American politician (1827–1892)

David Adam Secombe (May 25, 1827 – March 25, 1892) was a lawyer and Republican politician in Minnesota. He served as mayor of St. Anthony, as a delegate at the state's constitutional convention and in the Minnesota House of Representatives.

==Early life and career==
David Adam Secombe was born on May 25, 1827, in Milford, New Hampshire. He attended local schools and attended Hancock and Pembrooke academies. He entered Dartmouth College in 1847, but left before graduating to study law under Daniel Clark.

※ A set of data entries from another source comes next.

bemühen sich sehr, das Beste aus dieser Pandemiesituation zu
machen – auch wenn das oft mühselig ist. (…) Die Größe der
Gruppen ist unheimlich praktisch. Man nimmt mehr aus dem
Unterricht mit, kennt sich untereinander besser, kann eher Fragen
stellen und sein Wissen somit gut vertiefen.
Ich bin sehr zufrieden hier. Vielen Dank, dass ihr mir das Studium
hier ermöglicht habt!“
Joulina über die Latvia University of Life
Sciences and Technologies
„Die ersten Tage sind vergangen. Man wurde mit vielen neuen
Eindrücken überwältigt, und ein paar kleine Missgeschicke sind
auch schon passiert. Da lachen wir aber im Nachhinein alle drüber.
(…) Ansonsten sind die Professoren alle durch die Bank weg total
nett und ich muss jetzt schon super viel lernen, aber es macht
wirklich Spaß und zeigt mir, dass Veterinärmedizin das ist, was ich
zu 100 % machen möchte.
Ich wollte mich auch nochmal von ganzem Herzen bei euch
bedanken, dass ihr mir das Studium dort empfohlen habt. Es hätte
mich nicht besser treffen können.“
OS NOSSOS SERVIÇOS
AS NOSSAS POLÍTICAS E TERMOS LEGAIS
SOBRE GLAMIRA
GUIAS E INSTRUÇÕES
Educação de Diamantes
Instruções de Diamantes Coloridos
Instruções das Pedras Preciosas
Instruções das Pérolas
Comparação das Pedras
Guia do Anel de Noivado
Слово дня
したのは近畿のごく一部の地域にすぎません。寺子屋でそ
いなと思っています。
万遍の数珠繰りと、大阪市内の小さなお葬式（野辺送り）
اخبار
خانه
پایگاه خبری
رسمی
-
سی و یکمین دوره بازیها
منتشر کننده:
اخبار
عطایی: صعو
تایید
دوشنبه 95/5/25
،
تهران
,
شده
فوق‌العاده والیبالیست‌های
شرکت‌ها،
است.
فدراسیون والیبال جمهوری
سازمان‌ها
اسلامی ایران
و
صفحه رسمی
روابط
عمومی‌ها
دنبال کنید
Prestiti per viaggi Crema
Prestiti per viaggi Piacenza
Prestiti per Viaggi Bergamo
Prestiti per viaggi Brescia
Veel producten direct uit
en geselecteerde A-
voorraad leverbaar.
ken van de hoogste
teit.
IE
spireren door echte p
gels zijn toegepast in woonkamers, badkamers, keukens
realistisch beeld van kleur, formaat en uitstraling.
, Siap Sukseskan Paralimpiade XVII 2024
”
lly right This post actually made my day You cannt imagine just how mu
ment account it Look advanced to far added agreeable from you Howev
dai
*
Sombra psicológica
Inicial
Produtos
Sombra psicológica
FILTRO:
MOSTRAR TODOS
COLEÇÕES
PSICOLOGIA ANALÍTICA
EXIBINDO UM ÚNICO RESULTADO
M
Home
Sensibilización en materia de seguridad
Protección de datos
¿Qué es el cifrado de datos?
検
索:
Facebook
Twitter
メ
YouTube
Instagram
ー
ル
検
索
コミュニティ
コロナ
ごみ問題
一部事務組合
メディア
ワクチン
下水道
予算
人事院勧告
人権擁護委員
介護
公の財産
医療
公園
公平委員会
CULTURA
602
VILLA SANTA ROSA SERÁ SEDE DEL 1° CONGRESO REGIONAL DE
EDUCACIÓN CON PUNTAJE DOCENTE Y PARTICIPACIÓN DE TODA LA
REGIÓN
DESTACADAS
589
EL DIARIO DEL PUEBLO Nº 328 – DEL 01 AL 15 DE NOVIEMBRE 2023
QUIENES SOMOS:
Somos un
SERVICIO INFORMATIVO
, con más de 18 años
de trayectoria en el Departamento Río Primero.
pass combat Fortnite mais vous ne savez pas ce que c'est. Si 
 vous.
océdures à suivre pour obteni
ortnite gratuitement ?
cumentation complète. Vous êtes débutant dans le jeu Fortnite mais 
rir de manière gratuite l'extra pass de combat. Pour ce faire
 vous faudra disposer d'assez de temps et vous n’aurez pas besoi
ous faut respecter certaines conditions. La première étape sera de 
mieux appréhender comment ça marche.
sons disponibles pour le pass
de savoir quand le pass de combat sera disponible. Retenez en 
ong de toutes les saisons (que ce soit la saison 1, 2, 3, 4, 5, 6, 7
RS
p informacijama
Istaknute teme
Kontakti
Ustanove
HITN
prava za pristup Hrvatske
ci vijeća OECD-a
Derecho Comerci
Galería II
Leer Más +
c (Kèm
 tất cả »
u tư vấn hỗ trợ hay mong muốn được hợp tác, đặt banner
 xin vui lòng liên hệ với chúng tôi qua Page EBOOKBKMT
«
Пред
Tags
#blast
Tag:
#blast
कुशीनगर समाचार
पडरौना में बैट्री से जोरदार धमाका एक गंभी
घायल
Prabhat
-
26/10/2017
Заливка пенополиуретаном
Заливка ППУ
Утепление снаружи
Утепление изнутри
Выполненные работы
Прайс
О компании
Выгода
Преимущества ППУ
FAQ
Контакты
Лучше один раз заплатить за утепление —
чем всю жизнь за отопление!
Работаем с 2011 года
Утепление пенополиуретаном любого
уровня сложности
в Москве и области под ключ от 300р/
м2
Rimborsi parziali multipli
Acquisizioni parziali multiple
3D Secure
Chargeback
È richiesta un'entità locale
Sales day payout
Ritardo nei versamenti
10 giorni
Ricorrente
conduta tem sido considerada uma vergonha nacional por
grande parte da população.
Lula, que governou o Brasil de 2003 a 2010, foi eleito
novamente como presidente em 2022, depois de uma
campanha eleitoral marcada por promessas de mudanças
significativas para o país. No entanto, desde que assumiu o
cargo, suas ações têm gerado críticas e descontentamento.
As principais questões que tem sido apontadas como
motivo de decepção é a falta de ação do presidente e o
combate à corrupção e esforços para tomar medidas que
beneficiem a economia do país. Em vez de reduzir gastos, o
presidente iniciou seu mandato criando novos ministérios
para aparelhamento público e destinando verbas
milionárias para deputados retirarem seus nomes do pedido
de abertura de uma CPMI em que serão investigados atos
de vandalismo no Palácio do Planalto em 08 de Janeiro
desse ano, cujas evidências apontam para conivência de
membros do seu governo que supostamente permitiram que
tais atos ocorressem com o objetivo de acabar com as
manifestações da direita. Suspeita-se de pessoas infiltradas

In June 1851, he relocated to Minnesota and settled in St. Anthony; he was admitted to the bar in July 1852. He briefly worked in partnership with John W. North but later left to pursue an independent practice. Secombe remained an active lawyer in Hennepin County for the next four decades.

==Career==
He was briefly active in Republican politics. In 1856 he was elected as an alderman in St. Anthony. When Alvaren Allen resigned as mayor, Secombe served out the remainder of his term. He attended Minnesota's Republican Constitutional Convention in 1858 and served one term in the Minnesota House of Representatives from 1859 to 1861. He was a delegate at the 1860 Republican National Convention. After serving briefly as Hennepin County Attorney from 1871 to 1872, he withdrew from politics to focus on his law practice.

==Personal life==
Secombe married Mrs. Charlotte A. Eaton, daughter of William K. Eastman, of Conway, New Hampshire, on February 27, 1855. He had a daughter and two sons, Mrs. E. C. Chatfield, William and Frank.

Secombe died at his home on Oak Grove Street in Minneapolis on March 18, 1892. He was buried in Lakewood Cemetery.